Empa demonstra compósito aeronáutico ignífugo reciclável
Na Empa, na Suíça, foram utilizados solvente e calor para separar um material construído como uma sanduíche: um núcleo de estrutura alveolar de aramida, camadas tecidas de fibra de vidro ou de carbono e epóxi a mantê-lo unido. A estrutura é utilizada em aplicações como os pisos das cabinas de aviões e comboios, e os investigadores afirmam que o seu novo sistema de epóxi ignífugo pode ser amolecido, remodelado e separado — abrindo uma possível alternativa à incineração ou ao aterro.
O desafio está no aglutinante. O epóxi convencional curado normalmente não pode ser fundido e remodelado, e é difícil separá-lo quimicamente das fibras e da estrutura alveolar. O compósito da Empa utiliza um aditivo contendo fósforo que altera o comportamento da resina: em condições específicas, o epóxi curado pode amolecer e ser remodelado, permitindo o que é conhecido como reciclagem termomecânica.
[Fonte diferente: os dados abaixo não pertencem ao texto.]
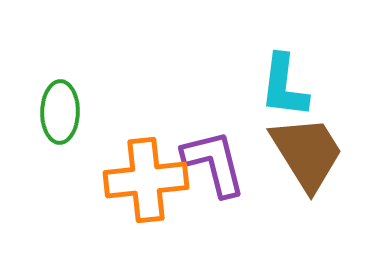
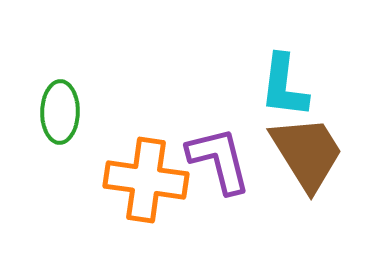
purple L-shape: moved 5 px right, 3 px up
orange cross: rotated 14 degrees clockwise
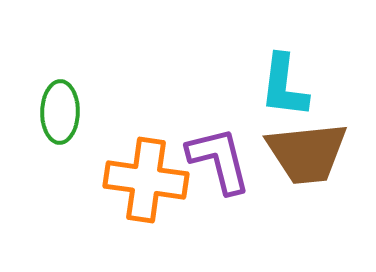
brown trapezoid: rotated 116 degrees clockwise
A equipa e o parceiro industrial Elantas, parte da ALTANA, demonstraram depois uma segunda etapa. Utilizando um solvente adequado e algum calor, separaram o compósito nos seus componentes individuais, incluindo a estrutura alveolar de aramida e as camadas de fibras tecidas. Isto é importante porque a estrutura alveolar de aramida e a fibra de carbono são relativamente dispendiosas; recuperá-las poderia trazer benefícios ambientais e económicos. A Empa afirma que o próprio epóxi também poderá ser recuperado da solução, mas esse trabalho ainda está por fazer.
O desempenho divulgado é próximo do do material convencional: o compósito resultante conserva quase as mesmas propriedades mecânicas, ao mesmo tempo que cumpre os requisitos aplicáveis de segurança contra incêndios, segundo o investigador Sabyasachi Gaan. Essa combinação é particularmente importante no interior dos aviões, onde os materiais têm de cumprir regras rigorosas de segurança contra incêndios e acrescentar o mínimo de peso possível. Gaan salientou que tornar um material ignífugo pode alterar as suas outras propriedades.
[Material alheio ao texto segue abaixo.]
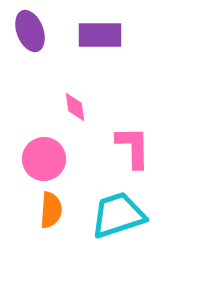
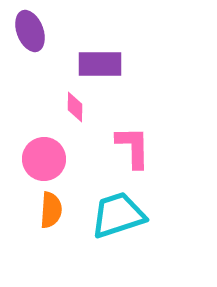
purple rectangle: moved 29 px down
pink diamond: rotated 8 degrees clockwise
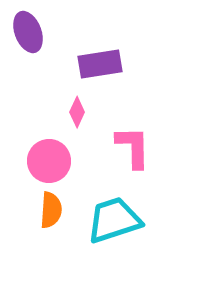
purple ellipse: moved 2 px left, 1 px down
purple rectangle: rotated 9 degrees counterclockwise
pink diamond: moved 2 px right, 5 px down; rotated 24 degrees clockwise
pink circle: moved 5 px right, 2 px down
cyan trapezoid: moved 4 px left, 5 px down
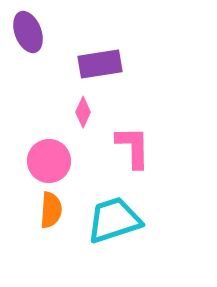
pink diamond: moved 6 px right
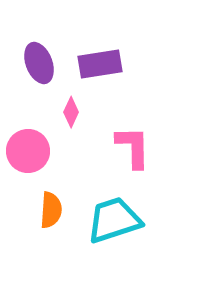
purple ellipse: moved 11 px right, 31 px down
pink diamond: moved 12 px left
pink circle: moved 21 px left, 10 px up
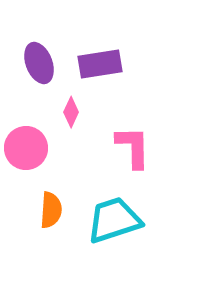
pink circle: moved 2 px left, 3 px up
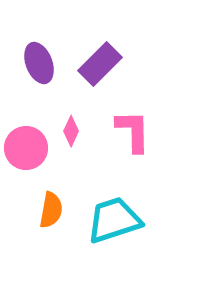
purple rectangle: rotated 36 degrees counterclockwise
pink diamond: moved 19 px down
pink L-shape: moved 16 px up
orange semicircle: rotated 6 degrees clockwise
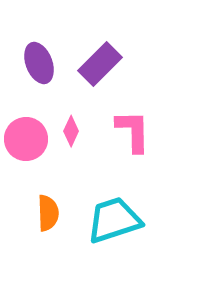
pink circle: moved 9 px up
orange semicircle: moved 3 px left, 3 px down; rotated 12 degrees counterclockwise
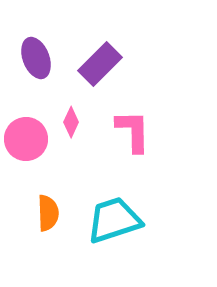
purple ellipse: moved 3 px left, 5 px up
pink diamond: moved 9 px up
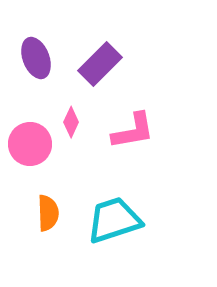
pink L-shape: rotated 81 degrees clockwise
pink circle: moved 4 px right, 5 px down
Concretamente, se o processo for ampliado com sucesso, os fabricantes de interiores de aviões e comboios poderão ter uma forma de recuperar camadas valiosas em vez de enviarem todo o compósito para incineração ou aterro. O projeto, apoiado pela Innosuisse, demonstrou o potencial da tecnologia ao nível da aplicação industrial; ampliar tanto a produção como a reciclagem é o próximo passo, e os investigadores estão também a estudar utilizações nos setores da energia e da construção.